- Install DSE
- In the cassandra.yml file, ensure the datacenter and cluster match your analytics datacenter
- In the cassandra-env.sh file add this configuration line toward the bottom
JVM_OPTS="$JVM_OPTS -Dcassandra.join_ring=false"
This will make your DSE node a coordinator only, it will not own any data. You can use this node to submit jobs to DSE locally without the need to know which is the master node. - start DSE
- Install python
- Install virtualenv
> virtualenv .jupyter
> source .jupyter/bin/activate
> pip install ipython
> pip install jupyter
> PYSPARK_SUBMIT_ARGS="$PYSPARK_SUBMIT_ARGS pyspark-shell" IPYTHON_OPTS="notebook --ip='*' --no-browser" dse pyspark
You can use something like supervisord
to keep jupyter running in the background.

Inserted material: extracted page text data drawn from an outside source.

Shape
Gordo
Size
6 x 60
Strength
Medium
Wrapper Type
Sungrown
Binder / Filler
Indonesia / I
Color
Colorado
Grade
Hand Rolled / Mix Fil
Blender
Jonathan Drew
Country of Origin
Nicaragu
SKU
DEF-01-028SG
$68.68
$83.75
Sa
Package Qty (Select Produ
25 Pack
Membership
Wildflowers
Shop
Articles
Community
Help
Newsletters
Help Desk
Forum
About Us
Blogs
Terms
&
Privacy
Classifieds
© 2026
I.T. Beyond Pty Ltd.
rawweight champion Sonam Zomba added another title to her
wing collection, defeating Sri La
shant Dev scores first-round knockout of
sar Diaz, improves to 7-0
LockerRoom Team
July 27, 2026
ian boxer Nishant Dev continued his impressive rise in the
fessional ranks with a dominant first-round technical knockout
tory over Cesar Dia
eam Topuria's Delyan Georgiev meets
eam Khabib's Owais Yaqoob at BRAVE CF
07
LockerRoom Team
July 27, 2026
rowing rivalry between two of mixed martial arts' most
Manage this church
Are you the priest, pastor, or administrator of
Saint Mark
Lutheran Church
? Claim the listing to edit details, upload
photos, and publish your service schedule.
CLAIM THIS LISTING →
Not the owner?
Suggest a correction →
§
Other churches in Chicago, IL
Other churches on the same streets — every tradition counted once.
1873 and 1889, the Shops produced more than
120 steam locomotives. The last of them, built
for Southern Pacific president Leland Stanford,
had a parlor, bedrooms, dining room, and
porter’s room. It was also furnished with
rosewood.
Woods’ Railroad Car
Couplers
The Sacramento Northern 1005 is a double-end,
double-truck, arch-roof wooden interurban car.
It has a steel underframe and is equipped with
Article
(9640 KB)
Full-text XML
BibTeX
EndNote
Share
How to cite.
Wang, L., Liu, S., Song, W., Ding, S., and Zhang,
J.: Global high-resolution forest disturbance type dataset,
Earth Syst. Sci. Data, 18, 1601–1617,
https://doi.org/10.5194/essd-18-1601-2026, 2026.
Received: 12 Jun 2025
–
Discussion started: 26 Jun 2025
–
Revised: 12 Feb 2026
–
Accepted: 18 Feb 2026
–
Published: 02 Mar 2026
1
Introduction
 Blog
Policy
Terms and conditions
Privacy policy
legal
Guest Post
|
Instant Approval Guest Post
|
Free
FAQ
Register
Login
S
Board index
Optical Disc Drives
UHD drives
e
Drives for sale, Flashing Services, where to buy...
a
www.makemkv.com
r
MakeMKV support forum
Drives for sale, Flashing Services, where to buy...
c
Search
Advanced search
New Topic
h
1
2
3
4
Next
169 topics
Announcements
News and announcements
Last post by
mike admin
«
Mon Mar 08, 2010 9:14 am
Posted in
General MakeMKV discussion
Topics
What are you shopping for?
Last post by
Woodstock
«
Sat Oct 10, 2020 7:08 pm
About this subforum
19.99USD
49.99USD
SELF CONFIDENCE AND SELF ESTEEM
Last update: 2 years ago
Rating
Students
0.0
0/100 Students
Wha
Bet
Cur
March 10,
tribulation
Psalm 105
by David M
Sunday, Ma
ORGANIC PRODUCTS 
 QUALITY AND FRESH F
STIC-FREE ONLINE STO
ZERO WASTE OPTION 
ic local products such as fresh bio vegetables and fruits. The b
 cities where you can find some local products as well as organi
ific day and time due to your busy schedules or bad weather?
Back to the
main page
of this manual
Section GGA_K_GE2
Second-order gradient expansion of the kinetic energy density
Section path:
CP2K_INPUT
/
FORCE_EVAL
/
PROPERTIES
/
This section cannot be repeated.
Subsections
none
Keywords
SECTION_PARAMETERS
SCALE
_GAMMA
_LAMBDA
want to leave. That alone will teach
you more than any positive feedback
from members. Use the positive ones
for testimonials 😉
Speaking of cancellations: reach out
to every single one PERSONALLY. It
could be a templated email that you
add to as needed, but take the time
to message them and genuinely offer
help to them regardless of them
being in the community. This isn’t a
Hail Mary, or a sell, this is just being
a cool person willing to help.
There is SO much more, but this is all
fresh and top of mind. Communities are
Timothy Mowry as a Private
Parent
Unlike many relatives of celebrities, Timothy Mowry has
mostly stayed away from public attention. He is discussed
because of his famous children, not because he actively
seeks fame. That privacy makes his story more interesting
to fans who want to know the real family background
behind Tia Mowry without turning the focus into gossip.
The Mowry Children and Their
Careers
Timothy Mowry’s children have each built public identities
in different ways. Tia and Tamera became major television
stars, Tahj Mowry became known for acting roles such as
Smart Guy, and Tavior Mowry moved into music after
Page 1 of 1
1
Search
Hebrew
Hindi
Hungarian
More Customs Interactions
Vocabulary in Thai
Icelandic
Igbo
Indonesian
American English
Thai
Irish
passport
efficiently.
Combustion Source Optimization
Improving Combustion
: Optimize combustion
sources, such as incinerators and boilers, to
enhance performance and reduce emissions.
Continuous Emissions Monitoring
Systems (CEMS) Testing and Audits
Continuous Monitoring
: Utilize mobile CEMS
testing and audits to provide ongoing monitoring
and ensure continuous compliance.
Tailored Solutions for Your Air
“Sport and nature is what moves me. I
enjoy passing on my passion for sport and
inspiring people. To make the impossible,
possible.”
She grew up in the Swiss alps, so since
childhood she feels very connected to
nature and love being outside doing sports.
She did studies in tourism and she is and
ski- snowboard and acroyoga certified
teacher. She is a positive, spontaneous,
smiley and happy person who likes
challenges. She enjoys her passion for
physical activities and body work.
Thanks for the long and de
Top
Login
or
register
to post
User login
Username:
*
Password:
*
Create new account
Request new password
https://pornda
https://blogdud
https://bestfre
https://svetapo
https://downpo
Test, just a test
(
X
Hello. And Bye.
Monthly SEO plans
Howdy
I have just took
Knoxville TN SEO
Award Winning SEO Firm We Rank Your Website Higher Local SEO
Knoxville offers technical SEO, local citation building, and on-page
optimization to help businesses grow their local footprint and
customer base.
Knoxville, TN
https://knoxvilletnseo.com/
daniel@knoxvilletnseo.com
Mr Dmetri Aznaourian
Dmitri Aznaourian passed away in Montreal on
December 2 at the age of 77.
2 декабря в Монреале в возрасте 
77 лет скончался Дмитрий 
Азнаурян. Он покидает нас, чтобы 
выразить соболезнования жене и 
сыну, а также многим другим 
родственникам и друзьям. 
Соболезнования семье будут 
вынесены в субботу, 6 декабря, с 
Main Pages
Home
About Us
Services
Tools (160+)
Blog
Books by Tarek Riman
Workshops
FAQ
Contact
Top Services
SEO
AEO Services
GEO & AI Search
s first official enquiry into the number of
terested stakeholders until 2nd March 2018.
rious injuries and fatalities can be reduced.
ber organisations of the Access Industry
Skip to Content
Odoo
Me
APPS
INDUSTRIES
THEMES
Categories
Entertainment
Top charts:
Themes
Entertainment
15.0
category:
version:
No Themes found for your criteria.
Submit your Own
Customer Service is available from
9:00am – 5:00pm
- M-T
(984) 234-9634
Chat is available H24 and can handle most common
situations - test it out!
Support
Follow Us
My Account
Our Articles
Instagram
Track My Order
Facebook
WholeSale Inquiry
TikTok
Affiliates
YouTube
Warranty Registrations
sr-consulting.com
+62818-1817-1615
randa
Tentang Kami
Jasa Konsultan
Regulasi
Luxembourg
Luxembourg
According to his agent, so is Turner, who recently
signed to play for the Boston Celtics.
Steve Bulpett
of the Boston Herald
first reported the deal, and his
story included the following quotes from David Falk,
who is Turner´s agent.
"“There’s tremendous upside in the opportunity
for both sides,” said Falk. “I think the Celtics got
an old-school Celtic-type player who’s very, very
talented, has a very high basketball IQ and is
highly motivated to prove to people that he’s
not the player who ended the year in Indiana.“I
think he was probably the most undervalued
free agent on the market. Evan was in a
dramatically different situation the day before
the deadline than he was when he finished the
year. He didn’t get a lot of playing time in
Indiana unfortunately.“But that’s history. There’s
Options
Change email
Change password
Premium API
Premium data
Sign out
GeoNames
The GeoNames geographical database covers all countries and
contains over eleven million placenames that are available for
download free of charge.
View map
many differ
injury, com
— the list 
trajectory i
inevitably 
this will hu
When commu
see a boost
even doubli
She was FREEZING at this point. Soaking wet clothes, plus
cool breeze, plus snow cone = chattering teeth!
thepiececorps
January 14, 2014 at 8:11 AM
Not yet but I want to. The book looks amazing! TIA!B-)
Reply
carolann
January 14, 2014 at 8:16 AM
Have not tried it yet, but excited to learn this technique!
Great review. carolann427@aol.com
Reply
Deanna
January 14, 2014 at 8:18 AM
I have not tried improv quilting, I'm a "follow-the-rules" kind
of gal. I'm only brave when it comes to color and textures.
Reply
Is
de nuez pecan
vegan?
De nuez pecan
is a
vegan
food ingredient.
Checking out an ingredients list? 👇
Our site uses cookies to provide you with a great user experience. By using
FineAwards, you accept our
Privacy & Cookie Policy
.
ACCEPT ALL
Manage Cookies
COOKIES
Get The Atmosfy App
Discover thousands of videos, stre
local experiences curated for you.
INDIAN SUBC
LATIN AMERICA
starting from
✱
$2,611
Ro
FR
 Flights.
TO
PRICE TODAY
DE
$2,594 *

If you are getting a permission denied error when starting pyspark that look slike this:
OSError: [Errno 13] Permission denied: '/run/user/505/jupyter'
It is because the XDG_RUNTIME_DIR is set to your logged in user, in that case just add the following environment variable before starting pyspark:
JUPYTER_RUNTIME_DIR="$HOME/.jupyter/runtime